== Segment start ==
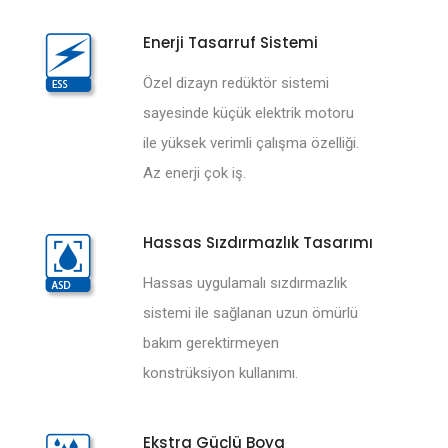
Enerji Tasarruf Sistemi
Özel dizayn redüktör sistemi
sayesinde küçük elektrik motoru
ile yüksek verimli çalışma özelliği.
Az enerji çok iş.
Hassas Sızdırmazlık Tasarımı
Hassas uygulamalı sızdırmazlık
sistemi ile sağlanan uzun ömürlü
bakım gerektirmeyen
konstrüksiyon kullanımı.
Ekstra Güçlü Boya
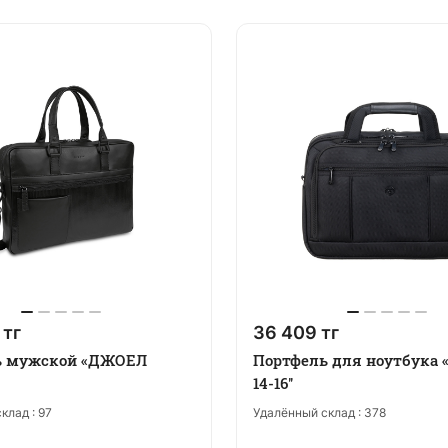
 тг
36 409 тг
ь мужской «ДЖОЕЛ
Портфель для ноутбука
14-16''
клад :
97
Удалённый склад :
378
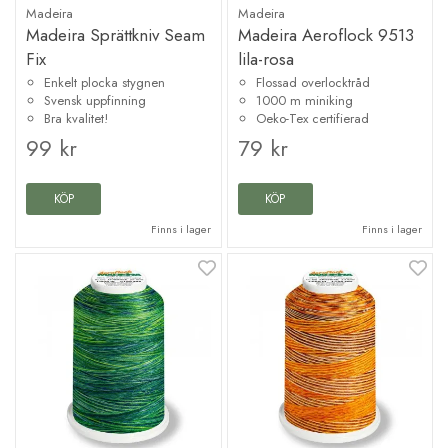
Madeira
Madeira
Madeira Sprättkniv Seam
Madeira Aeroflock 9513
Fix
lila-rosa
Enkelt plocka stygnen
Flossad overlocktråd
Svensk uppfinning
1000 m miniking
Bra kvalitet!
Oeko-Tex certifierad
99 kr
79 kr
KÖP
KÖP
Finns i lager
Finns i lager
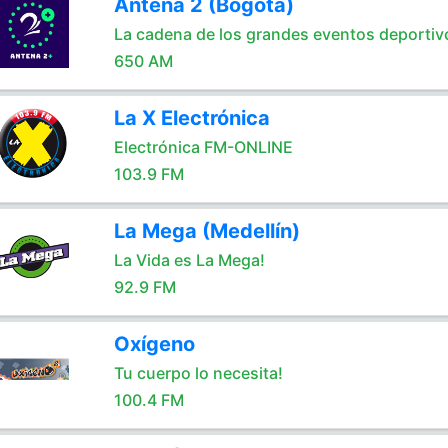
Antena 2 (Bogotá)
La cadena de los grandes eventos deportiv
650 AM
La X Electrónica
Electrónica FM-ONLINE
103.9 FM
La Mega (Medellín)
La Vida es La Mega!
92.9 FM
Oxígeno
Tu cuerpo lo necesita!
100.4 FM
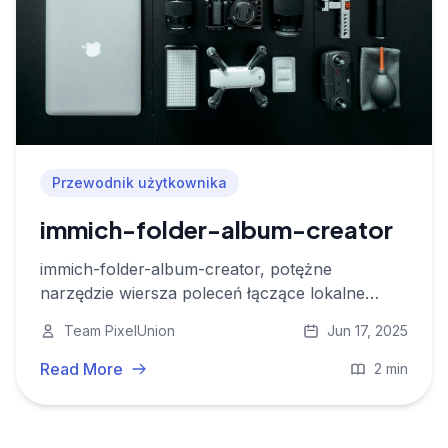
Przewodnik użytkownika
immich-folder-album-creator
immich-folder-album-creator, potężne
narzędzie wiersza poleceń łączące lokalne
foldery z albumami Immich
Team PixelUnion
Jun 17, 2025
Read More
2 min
== Segment end ==
== Segment start ==
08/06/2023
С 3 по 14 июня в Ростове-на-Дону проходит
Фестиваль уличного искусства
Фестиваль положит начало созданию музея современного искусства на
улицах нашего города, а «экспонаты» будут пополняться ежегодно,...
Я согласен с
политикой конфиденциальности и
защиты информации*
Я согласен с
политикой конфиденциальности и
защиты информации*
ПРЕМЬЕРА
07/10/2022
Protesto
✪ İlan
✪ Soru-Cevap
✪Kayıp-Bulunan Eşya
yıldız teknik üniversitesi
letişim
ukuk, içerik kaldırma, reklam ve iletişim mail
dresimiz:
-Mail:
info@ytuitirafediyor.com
== Segment end ==
## Task prompt
List each line in the entries that contains the string "Hassas". Matching is case-sensitive.

## Exercise solution
Hassas Sızdırmazlık Tasarımı
Hassas uygulamalı sızdırmazlık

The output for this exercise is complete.